Another slow start plagues men’s basketball team, leads to OT loss

Adam Fink

There is a fine line to winning, and Minnesota’s men’s basketball team is finding that barrier difficult to cross.

After making a 15-point comeback at Purdue last Wednesday before losing, the Gophers again found themselves in a large hole Saturday against Indiana.

The Gophers dug themselves into an 18-point deficit before rallying, only to fall short 86-81 in overtime against the Hoosiers at Williams Arena.

Playing without Moe Hargrow (11.4 points per game) for the first time since he quit the team Friday, Minnesota came back behind a tenacious zone defense, a determined Kris Humphries and an all-around team effort.
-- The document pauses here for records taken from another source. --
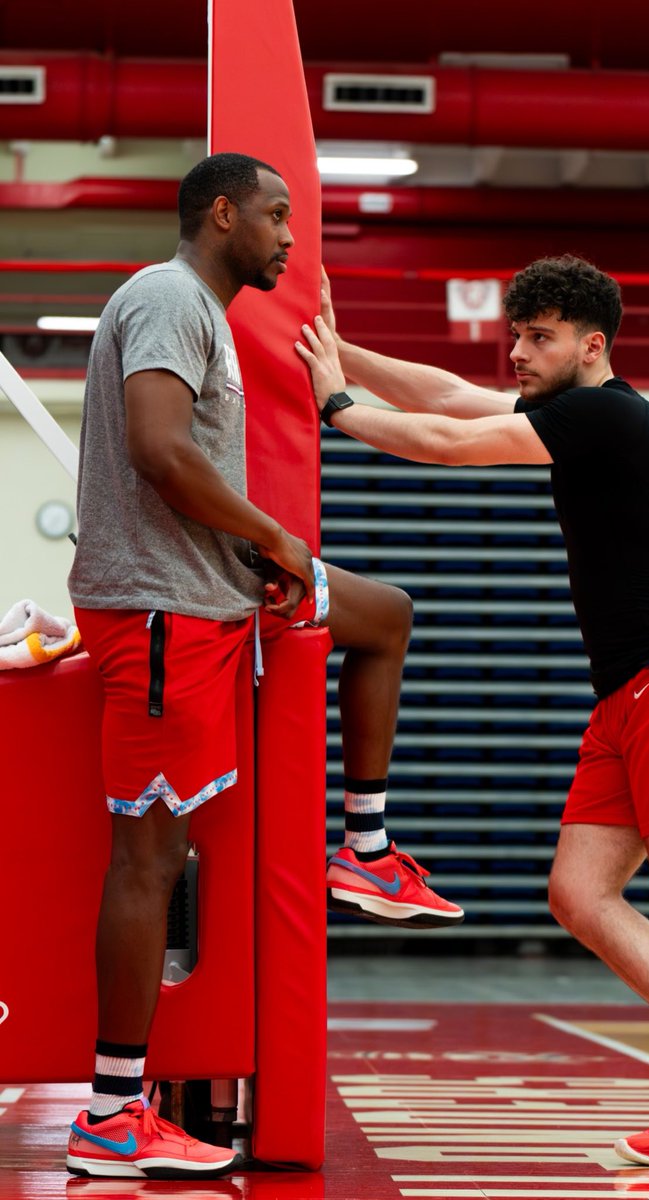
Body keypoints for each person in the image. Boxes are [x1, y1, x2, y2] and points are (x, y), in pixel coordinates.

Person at [294, 254, 649, 1170]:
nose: (516, 351)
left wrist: (335, 404)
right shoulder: (573, 410)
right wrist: (341, 351)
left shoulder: (607, 415)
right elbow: (448, 390)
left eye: (538, 337)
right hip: (626, 695)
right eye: (515, 333)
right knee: (576, 893)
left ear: (592, 347)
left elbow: (446, 441)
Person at [65, 153, 462, 1182]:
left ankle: (365, 846)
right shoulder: (168, 297)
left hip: (206, 598)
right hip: (158, 618)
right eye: (280, 216)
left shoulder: (204, 315)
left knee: (385, 614)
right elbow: (159, 451)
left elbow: (182, 472)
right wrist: (276, 541)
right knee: (146, 861)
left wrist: (256, 556)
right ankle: (112, 1113)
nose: (292, 237)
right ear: (223, 213)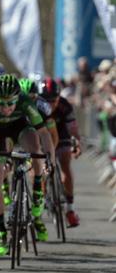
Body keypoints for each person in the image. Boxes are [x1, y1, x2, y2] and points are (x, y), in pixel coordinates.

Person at [0, 74, 56, 256]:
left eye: (10, 103)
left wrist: (50, 159)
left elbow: (44, 133)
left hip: (20, 126)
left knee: (35, 146)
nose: (6, 108)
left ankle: (37, 188)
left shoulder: (25, 101)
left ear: (18, 98)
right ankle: (1, 231)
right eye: (1, 103)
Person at [40, 77, 82, 227]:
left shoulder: (65, 105)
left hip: (62, 136)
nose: (51, 104)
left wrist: (76, 143)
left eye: (54, 100)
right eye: (47, 100)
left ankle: (69, 210)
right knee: (41, 170)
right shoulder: (37, 106)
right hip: (43, 138)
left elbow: (73, 128)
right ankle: (43, 198)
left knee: (65, 164)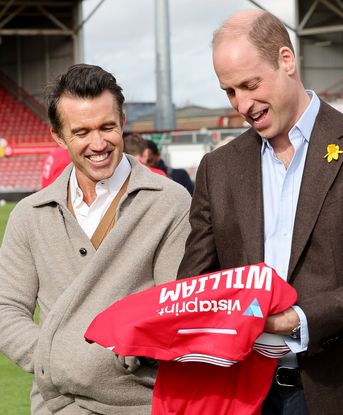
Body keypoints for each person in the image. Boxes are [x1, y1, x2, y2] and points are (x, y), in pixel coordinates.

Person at [177, 10, 343, 415]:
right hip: (245, 394)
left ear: (286, 60)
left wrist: (292, 320)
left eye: (251, 85)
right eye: (230, 91)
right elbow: (195, 282)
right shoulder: (218, 168)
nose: (243, 104)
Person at [0, 64, 191, 414]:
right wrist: (58, 360)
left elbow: (175, 313)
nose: (98, 144)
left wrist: (110, 362)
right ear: (58, 136)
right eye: (82, 132)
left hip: (143, 405)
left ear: (123, 119)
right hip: (58, 406)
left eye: (107, 127)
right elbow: (6, 309)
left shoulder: (170, 202)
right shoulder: (29, 215)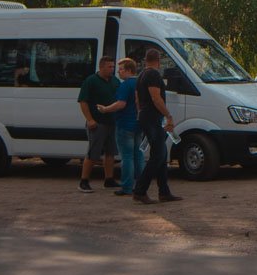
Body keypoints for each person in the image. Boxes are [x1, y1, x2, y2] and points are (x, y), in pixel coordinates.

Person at [132, 48, 183, 204]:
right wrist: (168, 115)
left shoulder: (141, 75)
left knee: (161, 153)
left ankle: (164, 191)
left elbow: (137, 99)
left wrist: (140, 113)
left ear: (146, 59)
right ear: (158, 61)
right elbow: (156, 98)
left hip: (146, 116)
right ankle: (140, 190)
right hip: (152, 117)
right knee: (158, 155)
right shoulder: (153, 75)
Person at [95, 57, 144, 196]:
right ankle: (141, 184)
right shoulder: (140, 83)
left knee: (127, 157)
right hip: (138, 124)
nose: (118, 72)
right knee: (138, 156)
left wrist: (105, 109)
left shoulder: (125, 85)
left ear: (128, 70)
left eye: (121, 69)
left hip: (125, 124)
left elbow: (121, 104)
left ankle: (127, 186)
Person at [76, 56, 120, 192]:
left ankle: (109, 179)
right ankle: (84, 181)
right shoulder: (91, 81)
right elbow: (83, 102)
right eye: (109, 67)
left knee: (110, 152)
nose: (112, 69)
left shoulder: (115, 81)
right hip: (97, 122)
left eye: (113, 67)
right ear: (101, 67)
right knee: (93, 153)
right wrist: (90, 119)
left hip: (112, 122)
In the end, it came down to the Gophers missing two free throws in overtime and Indiana’s A.J. Moye scoring four points.

“We put ourselves in a position to win,” Gophers coach Dan Monson said. “But when you are struggling, you don’t make the plays. They made the plays to win and we didn’t make the plays.”

Minnesota (8-9, 0-5 Big Ten) is off to its worst start since 1988, when the team started the conference schedule with the same record. Sixteen years ago, however, those Gophers won game number six.

The difference between earning a win Saturday and losing wasn’t lost on Hoosiers coach Mike Davis.

“When you get down, you get down,” Davis said. “It’s only going to take one win for them to get going in the right direction.”

Early on it didn’t seem as though Saturday was going to be that day.

Minnesota switched to a zone defense near the end of the first half when the deficit had swelled to 42-24.

This slowed Indiana’s tempo and allowed Minnesota to mount a comeback.

“We got to get that early start and we wouldn’t be in that position,” said Minnesota’s Stan Gaines, who had a career-high 16 points. “It’s hard to come back.”

Humphries, who scored 20 of his 24 points in the second half, made two free throws to give Minnesota a 71-68 lead with 3:21 remaining.

“We’re putting ourselves into position to win games,” Humphries said. “It’s a situation where we’ve got to buckle down.”

Instead, the Hoosiers (10-6, 4-1) answered. Indiana’s Bracey Wright, who finished with 22 points and was one of five Hoosiers in double figures, scored four of his team’s next six points.

Trailing 75-73, the Gophers had two options: try for the tie or go for the win. Minnesota opted for the first choice and Kris Humphries muscled his way into the paint for a soft hook shot to force an extra five-minute session.

“We actually did talk about it,” Monson said. “It’s easy to hindsight. There is no way you are going to jack a three at home, down two.”

Twice in the past week, Minnesota has found itself in a position to win in the waning minutes. And twice the team has lost.

While Gaines called Saturday’s defeat part of the team’s learning curve, the lessons are becoming harder to swallow.

And for a team that is only a few plays from sitting in the upper half of the standings, another loss makes it even tougher to stay focused and upbeat.

“We can’t string anything together until we get a win,” Monson said. “We are almost there and we need to get through this. There is a very fine line.”